SATINE. Vassily – give me five kopecks!

THE ACTOR [to Satine] Oh, you – always five kopecks – Vassya – give us twenty kopecks —

PEPEL. I’d better give it to them now before they ask for a ruble. Here you are!

SATINE. Gibraltar! There are no kindlier people in the world than thieves!

KLESHTCH [morosely] They earn their money easily – they don’t work —

SATINE. Many earn it easily, but not many part with it so easily. Work? Make work pleasant – and maybe I’ll work too. Yes – maybe. When work’s a pleasure, life’s, too. When it’s toil, then life is a drudge. [To the Actor] You, Sardanapalus! Come on!

THE ACTOR. Let’s go, Nebuchadnezzar! I’ll get as drunk as forty thousand topers!

[They leave.]

PEPEL [yawning] Well, how’s your wife?

KLESHTCH. It seems as if soon – [Pause.]

PEPEL. Now I look at you – seems to me all that filing and scraping of yours is useless.

KLESHTCH. Well – what else can I do?

PEPEL. Nothing.

KLESHTCH. How can I live?

PEPEL. People manage, somehow.

KLESHTCH. Them? Call them people? Muck and dregs – that’s what they are! I’m a workman – I’m ashamed even to look at them. I’ve slaved since I was a child… D’you think I shan’t be able to tear myself away from here? I’ll crawl out of here, even if I have to leave my skin behind – but crawl out I will! Just wait.. my wife’ll die.. I’ve lived here six months, and it seems like six years.

PEPEL. Nobody here’s any worse off than you.. say what you like.

KLESHTCH. No worse is right. They’ve neither honor nor conscience.

PEPEL [indifferently] What good does it do – honor or conscience? Can you get them on their feet instead of on their uppers – through honor and conscience? Honor and conscience are needed only by those who have power and energy.

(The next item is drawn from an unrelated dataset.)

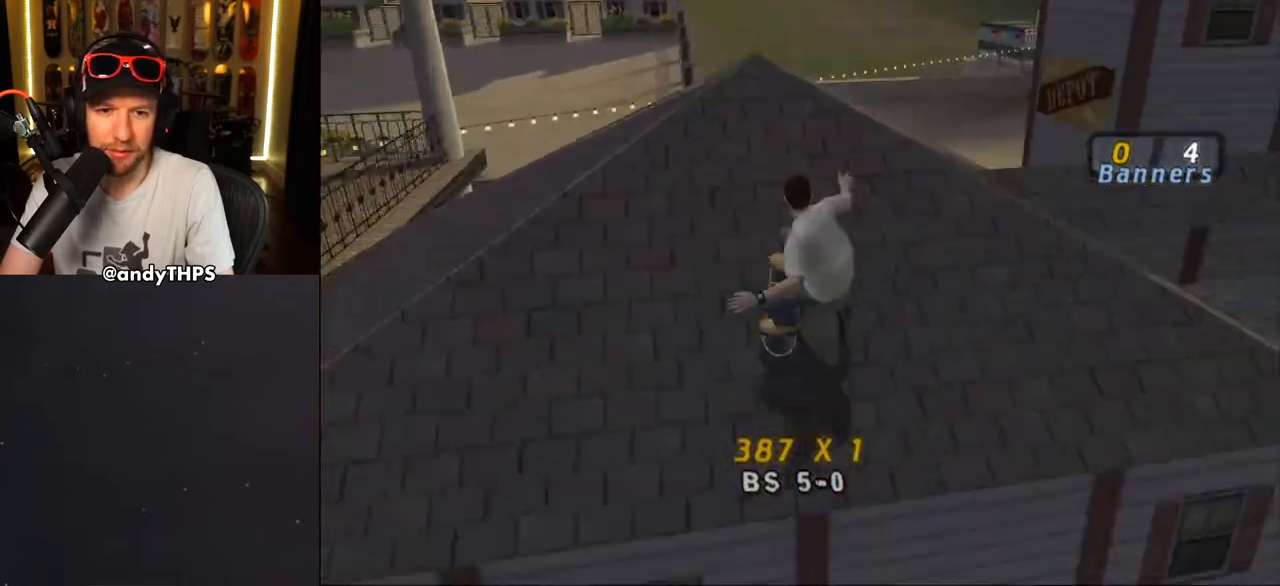
{"buttons": ["CROSS"], "left_stick": "center", "right_stick": "center", "events": [[117, "L2", "up"], [117, "R1", "up"], [150, "DPAD_DOWN", "up"]]}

BUBNOFF [coming back] Oh – I’m frozen.

PEPEL. Bubnoff! Got a conscience?

BUBNOFF. What? A conscience?

PEPEL. Exactly!

BUBNOFF. What do I need a conscience for? I’m not rich.

PEPEL. Just what I said: honor and conscience are for the rich – right! And Kleshtch is upbraiding us because we haven’t any!

BUBNOFF. Why – did he want to borrow some of it?

PEPEL. No – he has plenty of his own.

BUBNOFF. Oh – are you selling it? You won’t sell much around here. But if you had some old boxes, I’d buy them – on credit.

PEPEL [didactically] You’re a jackass, Andrushka! On the subject of conscience you ought to hear Satine – or the Baron.

KLESHTCH. I’ve nothing to talk to them about!

PEPEL. They have more brains than you – even if they’re drunkards.

BUBNOFF. He who can be drunk and wise at the same time is doubly blessed.

PEPEL. Satine says every man expects his neighbor to have a conscience, but – you see – it isn’t to any one’s advantage to have one – that’s a fact.

[Natasha enters, followed by Luka who carries a stick in his hand, a bundle on his back, a kettle and a teapot slung from his belt.]

LUKA. How are you, honest folks?

PEPEL [twisting his mustache] Aha – Natasha!

BUBNOFF [to Luka] I was honest – up to spring before last.